The Thumbprint Classification tool provides a document classification solution that can automatically learn a document layout based upon a predefined set of keywords and the positions of the text data. Each incoming image generates a unique thumbprint that is used to identify and classify documents by assigning the same identifier to any other images whose thumbprints are very similar.
Each incoming image generates a "thumbprint" that is then stored in a database. If this thumbprint is found to be unique, the image is tagged as an exemplar image and is assigned a new numeric identifier. If, instead, the thumbprint is found to match an existing exemplar in the database, it is assigned the same numeric identifier of a previously created exemplar image. In this way, the images are classified by assigning the same identifier to all images whose thumbprints are very similar.

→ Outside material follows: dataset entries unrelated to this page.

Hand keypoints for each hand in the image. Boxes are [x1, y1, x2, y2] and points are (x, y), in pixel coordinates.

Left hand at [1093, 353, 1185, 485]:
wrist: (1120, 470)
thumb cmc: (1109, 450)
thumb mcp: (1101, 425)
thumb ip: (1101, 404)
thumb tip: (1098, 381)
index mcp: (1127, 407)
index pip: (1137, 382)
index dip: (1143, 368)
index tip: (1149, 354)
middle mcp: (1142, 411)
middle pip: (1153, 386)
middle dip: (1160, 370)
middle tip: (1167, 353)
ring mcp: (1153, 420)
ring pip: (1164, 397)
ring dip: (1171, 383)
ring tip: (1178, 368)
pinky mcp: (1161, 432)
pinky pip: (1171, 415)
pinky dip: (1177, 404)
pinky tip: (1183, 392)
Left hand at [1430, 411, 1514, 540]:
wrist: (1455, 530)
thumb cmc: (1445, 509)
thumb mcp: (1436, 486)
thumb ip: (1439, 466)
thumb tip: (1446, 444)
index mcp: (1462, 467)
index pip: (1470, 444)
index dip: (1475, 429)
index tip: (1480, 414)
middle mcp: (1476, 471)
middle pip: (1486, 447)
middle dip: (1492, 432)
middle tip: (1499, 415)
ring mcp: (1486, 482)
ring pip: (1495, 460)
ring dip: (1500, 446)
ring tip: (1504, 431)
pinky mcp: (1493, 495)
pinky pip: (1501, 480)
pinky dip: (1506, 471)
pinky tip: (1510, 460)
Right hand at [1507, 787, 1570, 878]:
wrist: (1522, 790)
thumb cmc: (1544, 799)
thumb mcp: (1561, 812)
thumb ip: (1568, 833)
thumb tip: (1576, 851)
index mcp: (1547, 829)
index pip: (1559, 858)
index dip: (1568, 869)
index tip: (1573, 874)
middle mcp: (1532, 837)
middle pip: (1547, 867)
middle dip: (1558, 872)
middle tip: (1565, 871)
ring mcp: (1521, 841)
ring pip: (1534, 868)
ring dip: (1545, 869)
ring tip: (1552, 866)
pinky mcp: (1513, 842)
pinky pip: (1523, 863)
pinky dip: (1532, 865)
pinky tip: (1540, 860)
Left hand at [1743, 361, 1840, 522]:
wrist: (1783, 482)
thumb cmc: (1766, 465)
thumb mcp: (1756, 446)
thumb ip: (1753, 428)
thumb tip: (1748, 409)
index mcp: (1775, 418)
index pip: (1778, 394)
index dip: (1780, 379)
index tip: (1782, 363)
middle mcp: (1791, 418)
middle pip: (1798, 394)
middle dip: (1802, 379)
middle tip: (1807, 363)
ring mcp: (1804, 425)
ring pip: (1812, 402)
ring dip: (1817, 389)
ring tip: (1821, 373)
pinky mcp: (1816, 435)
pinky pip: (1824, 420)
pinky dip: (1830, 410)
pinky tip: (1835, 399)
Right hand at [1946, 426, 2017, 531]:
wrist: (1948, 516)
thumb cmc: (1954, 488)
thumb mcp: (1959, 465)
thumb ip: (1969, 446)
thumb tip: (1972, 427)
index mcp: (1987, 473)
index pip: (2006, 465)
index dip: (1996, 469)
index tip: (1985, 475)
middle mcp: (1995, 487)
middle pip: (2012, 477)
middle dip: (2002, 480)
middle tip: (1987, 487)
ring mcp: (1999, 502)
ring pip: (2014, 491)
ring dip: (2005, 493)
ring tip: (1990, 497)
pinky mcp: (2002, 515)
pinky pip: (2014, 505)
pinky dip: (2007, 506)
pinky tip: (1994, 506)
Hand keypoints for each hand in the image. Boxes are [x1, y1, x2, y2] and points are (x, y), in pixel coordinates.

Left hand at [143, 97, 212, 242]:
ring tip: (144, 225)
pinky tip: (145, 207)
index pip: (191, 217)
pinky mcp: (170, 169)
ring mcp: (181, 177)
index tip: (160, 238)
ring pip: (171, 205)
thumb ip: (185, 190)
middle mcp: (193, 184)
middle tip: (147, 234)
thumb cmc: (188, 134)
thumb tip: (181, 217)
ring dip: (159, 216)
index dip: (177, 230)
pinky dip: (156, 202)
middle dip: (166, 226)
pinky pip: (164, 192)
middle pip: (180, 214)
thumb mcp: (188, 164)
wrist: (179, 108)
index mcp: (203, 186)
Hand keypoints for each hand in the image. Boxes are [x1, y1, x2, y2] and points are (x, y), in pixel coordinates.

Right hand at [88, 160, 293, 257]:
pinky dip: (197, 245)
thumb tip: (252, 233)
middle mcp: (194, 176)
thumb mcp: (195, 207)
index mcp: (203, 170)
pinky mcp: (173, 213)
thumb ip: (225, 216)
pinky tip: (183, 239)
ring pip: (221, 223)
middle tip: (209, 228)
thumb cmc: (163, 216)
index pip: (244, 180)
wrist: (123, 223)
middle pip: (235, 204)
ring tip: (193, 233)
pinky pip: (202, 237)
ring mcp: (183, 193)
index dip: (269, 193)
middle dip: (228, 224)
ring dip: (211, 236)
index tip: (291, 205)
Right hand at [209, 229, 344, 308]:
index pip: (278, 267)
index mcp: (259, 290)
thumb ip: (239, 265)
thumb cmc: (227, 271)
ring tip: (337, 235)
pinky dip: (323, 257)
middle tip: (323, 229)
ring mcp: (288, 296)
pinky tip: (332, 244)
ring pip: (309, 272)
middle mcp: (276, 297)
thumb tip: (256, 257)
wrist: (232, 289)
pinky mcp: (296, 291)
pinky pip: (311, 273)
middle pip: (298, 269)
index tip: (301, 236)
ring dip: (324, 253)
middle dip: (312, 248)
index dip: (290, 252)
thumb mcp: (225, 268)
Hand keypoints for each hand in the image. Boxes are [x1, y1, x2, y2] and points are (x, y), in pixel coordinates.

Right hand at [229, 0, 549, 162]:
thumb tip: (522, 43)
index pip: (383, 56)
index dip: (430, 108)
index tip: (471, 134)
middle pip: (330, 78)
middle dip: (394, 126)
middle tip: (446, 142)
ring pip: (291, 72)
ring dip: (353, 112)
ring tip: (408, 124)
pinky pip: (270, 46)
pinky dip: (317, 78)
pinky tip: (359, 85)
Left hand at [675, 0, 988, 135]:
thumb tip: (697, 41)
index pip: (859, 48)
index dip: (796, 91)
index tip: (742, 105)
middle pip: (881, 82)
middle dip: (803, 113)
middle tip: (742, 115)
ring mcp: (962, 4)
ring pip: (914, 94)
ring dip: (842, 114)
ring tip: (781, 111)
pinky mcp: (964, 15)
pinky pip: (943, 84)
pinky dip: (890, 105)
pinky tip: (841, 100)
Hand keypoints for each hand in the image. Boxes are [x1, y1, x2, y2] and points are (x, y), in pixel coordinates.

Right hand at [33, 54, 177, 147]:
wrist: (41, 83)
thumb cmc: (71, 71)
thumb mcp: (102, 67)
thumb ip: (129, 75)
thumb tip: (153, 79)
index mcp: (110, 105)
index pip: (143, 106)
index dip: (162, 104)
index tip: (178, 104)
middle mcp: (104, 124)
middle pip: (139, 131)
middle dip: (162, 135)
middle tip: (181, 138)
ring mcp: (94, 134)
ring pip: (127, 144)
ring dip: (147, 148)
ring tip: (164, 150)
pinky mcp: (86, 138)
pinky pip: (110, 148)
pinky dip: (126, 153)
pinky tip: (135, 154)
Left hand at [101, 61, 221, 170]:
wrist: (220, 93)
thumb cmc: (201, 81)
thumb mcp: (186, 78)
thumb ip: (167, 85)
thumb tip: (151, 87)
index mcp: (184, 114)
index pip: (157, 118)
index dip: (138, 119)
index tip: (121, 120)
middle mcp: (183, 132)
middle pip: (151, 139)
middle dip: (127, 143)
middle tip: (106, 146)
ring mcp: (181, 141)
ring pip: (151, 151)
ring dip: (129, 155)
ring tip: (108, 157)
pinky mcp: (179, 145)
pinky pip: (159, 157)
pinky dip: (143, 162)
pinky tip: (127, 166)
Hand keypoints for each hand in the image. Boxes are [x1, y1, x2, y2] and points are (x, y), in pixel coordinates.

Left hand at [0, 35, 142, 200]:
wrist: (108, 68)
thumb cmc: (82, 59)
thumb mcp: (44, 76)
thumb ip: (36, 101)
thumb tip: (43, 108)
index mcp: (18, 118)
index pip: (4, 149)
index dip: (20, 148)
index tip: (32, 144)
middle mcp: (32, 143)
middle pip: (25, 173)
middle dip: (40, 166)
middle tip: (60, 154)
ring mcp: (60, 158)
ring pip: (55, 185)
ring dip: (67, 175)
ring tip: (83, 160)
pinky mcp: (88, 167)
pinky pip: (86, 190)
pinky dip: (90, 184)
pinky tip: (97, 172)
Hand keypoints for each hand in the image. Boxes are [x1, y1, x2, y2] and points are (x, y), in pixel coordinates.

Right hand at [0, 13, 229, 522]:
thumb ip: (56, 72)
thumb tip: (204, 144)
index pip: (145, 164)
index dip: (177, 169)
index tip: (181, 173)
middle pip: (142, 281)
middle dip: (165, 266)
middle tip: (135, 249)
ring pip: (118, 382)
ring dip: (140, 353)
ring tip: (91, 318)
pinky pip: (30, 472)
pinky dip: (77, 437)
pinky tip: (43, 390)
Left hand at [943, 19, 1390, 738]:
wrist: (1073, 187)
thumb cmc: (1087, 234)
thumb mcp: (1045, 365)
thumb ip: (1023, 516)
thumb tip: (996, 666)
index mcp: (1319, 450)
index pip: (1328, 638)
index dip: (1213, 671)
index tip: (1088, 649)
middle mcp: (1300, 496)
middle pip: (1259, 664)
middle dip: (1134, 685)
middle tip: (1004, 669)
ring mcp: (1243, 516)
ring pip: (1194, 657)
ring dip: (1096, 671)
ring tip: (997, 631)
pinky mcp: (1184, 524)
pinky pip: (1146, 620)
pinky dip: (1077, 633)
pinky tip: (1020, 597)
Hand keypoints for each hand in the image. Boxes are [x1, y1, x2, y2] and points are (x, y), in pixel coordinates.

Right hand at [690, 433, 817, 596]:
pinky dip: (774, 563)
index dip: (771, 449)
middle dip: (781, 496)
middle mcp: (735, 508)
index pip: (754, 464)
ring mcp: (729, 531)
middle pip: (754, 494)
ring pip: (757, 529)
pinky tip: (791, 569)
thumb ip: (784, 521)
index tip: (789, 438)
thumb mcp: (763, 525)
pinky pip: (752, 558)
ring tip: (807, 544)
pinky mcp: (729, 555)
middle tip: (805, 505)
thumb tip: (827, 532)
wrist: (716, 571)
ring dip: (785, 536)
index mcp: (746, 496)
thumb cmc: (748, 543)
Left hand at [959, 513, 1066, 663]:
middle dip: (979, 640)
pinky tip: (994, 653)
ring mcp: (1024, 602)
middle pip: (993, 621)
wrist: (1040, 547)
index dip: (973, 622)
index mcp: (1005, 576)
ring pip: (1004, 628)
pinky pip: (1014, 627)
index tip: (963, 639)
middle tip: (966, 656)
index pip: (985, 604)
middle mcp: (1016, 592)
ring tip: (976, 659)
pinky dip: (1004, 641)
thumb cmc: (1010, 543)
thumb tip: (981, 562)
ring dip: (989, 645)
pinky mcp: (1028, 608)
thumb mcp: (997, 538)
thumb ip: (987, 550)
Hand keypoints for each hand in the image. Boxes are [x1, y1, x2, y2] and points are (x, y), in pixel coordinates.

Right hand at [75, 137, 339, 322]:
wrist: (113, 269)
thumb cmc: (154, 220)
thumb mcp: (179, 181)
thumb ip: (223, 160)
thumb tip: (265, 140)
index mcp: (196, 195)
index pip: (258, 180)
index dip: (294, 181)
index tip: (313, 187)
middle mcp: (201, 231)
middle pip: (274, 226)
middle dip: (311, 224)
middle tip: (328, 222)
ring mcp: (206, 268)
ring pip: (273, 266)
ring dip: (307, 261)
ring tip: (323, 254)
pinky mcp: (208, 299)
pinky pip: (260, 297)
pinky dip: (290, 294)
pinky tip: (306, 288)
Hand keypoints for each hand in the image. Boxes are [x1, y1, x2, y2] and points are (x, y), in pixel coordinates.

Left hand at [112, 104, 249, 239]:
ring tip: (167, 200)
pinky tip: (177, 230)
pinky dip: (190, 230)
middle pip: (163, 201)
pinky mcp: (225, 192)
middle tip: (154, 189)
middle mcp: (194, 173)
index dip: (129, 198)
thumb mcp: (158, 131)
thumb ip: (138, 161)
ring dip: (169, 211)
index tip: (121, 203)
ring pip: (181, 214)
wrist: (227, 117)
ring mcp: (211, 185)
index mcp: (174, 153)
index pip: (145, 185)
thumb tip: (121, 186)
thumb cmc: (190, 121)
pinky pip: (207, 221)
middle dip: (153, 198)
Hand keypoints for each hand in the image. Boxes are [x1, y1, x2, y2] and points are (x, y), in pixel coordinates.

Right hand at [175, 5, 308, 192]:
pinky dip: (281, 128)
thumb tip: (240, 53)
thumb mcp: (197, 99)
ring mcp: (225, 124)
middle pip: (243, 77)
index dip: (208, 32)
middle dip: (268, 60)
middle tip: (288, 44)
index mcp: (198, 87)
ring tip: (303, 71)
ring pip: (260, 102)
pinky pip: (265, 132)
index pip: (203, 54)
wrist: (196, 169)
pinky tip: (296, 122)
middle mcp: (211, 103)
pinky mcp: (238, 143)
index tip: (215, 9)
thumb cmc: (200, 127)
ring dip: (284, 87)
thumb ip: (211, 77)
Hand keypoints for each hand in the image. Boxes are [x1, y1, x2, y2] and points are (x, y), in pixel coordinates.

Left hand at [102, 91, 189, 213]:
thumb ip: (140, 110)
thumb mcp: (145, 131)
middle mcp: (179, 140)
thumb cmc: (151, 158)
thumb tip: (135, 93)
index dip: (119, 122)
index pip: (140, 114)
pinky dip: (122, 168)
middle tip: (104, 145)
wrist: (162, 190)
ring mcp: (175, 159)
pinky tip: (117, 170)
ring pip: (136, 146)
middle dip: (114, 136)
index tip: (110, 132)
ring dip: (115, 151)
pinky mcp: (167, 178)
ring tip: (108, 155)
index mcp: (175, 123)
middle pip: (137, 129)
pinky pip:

Simple text objects cannot be used since the positional information about the OCR data is a requirement for the tool.
Job Objects (In) |
Description |
---|---|
Input Image |
Name of the image to be classified. |
Input OCR Data |
Name of the OCR data job object, previously created by another tool, to be classified by this tool. |
System |
Description |
---|---|
Database Setup |
Configure and test the connection to a SQL Server database. |
Manage |
Evaluate the results of the tool over time. |
Settings |
Configure the properties of the thumbprint creation (match percentage, page height percentage, keywords, regular expressions, etc.). |
Data Fields |
Description |
---|---|
Exemplar |
The identifier of the exemplar image that the current job matched against, or the identifier that was created if the current job generated a new exemplar. |
Status |
Specifies whether the current job is considered a new exemplar image or matched to an existing exemplar in the database. |
User Data |
Assign a meaningful output value for each exemplar class. All matches to this master will have the User Data value for use in the workflow. |
Database |
Description |
---|---|
System Name |
Specify a system name if you want multiple tools and workflows to use a single database. |
Options |
Description |
---|---|
Process Page One Only |
Process only the first page of each job, reducing processing time by processing only the necessary page for classifying the document. |
Save Match Data |
Archive the data for the images that match against existing exemplars. Doing so limits the ability to evaluate the success rate of the tool, but it may be safe to do after a suitable exemplar database has been created. |
Training Mode |
If True, the tool trains and creates new exemplars. If False, the tool does not create any additional exemplars. |
Creating new exemplars takes up space in the database. To control the size of the database, you can set Training Mode to False once you are certain that Thumbprint Classification training is complete.